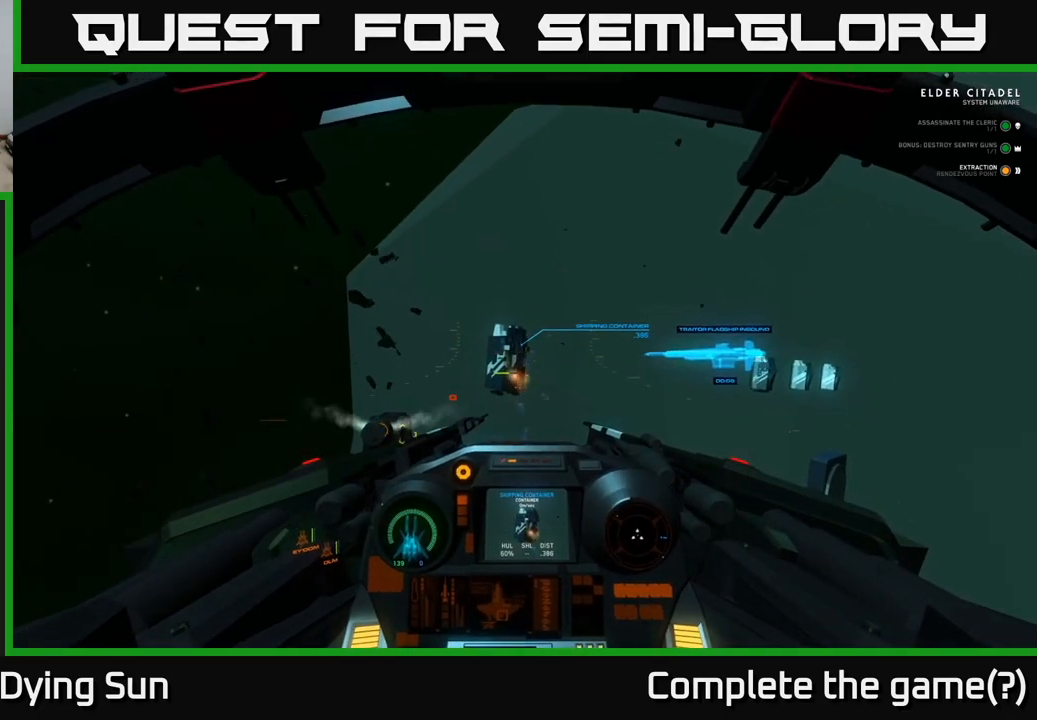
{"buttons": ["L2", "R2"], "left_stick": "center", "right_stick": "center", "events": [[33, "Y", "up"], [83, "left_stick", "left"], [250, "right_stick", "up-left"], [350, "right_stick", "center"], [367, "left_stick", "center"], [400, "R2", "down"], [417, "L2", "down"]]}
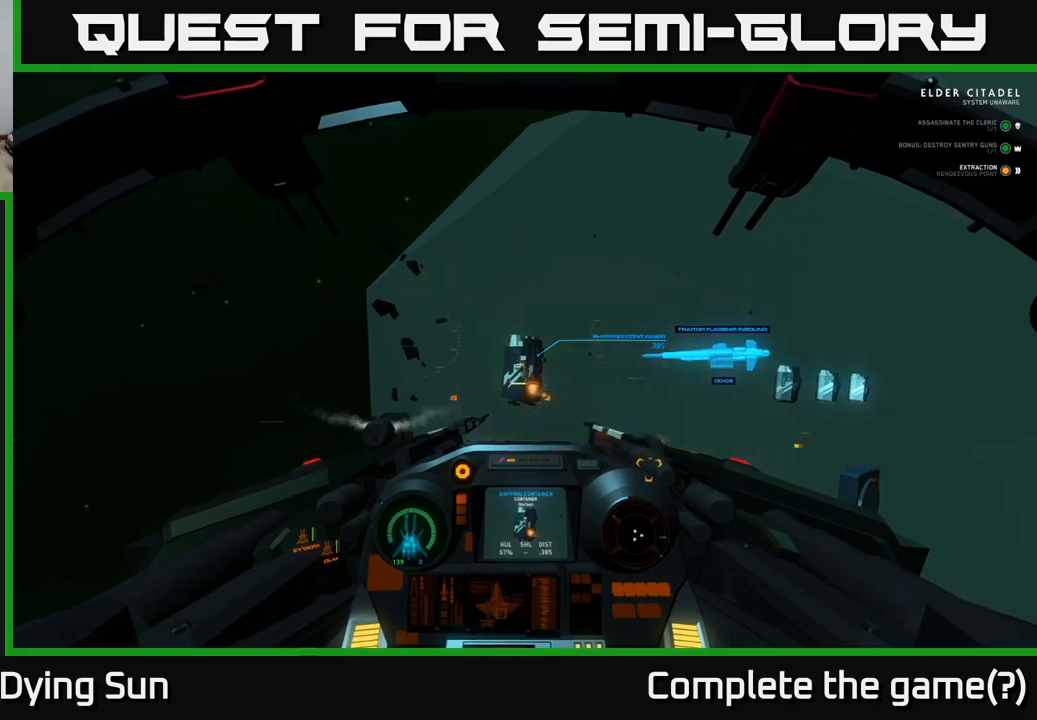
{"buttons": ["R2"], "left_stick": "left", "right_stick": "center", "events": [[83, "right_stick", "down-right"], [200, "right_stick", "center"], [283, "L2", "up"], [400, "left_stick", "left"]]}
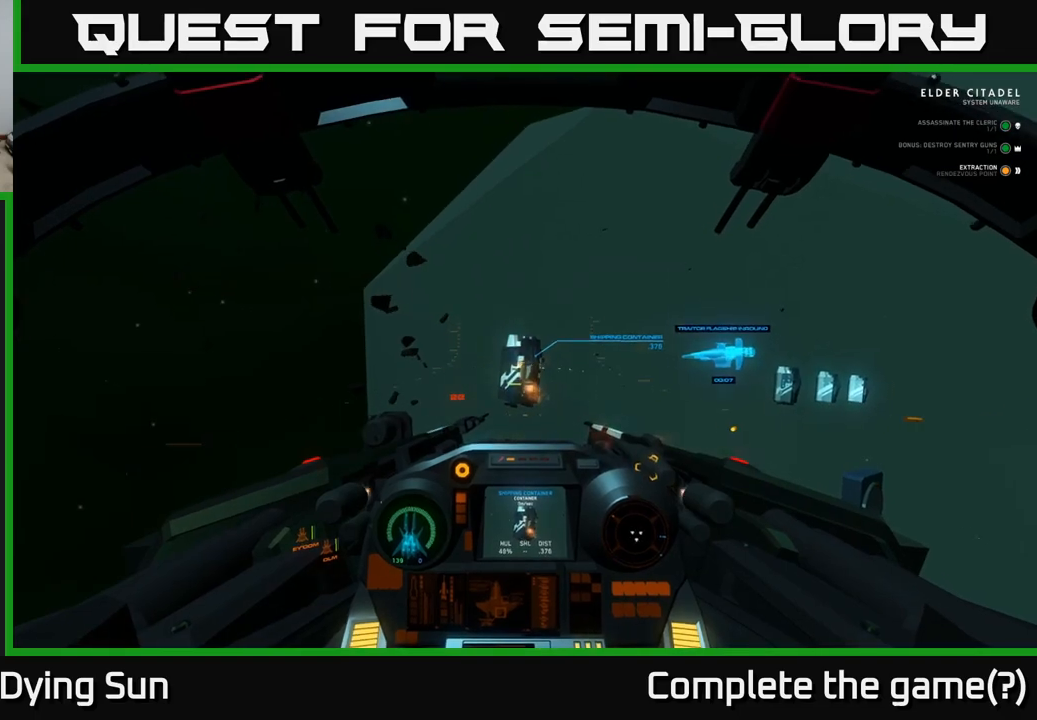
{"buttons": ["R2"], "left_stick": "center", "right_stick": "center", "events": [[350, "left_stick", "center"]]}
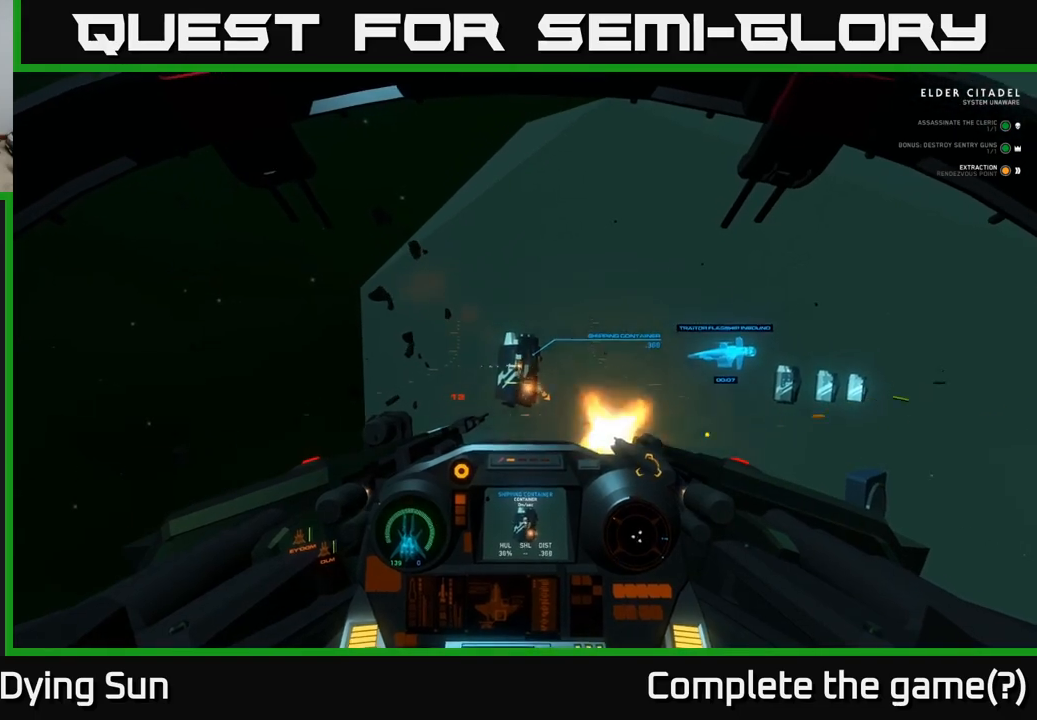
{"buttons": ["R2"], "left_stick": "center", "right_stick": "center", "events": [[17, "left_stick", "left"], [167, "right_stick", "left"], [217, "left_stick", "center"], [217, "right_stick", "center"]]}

### WHAT THE TASK REQUIRES
All lines above are to be restated word for word, with pictures excluded.

### SOLUTION TO THIS PROBLEM
{"buttons": ["L2", "R2"], "left_stick": "center", "right_stick": "center", "events": [[33, "Y", "up"], [83, "left_stick", "left"], [250, "right_stick", "up-left"], [350, "right_stick", "center"], [367, "left_stick", "center"], [400, "R2", "down"], [417, "L2", "down"]]}
{"buttons": ["R2"], "left_stick": "left", "right_stick": "center", "events": [[83, "right_stick", "down-right"], [200, "right_stick", "center"], [283, "L2", "up"], [400, "left_stick", "left"]]}
{"buttons": ["R2"], "left_stick": "center", "right_stick": "center", "events": [[350, "left_stick", "center"]]}
{"buttons": ["R2"], "left_stick": "center", "right_stick": "center", "events": [[17, "left_stick", "left"], [167, "right_stick", "left"], [217, "left_stick", "center"], [217, "right_stick", "center"]]}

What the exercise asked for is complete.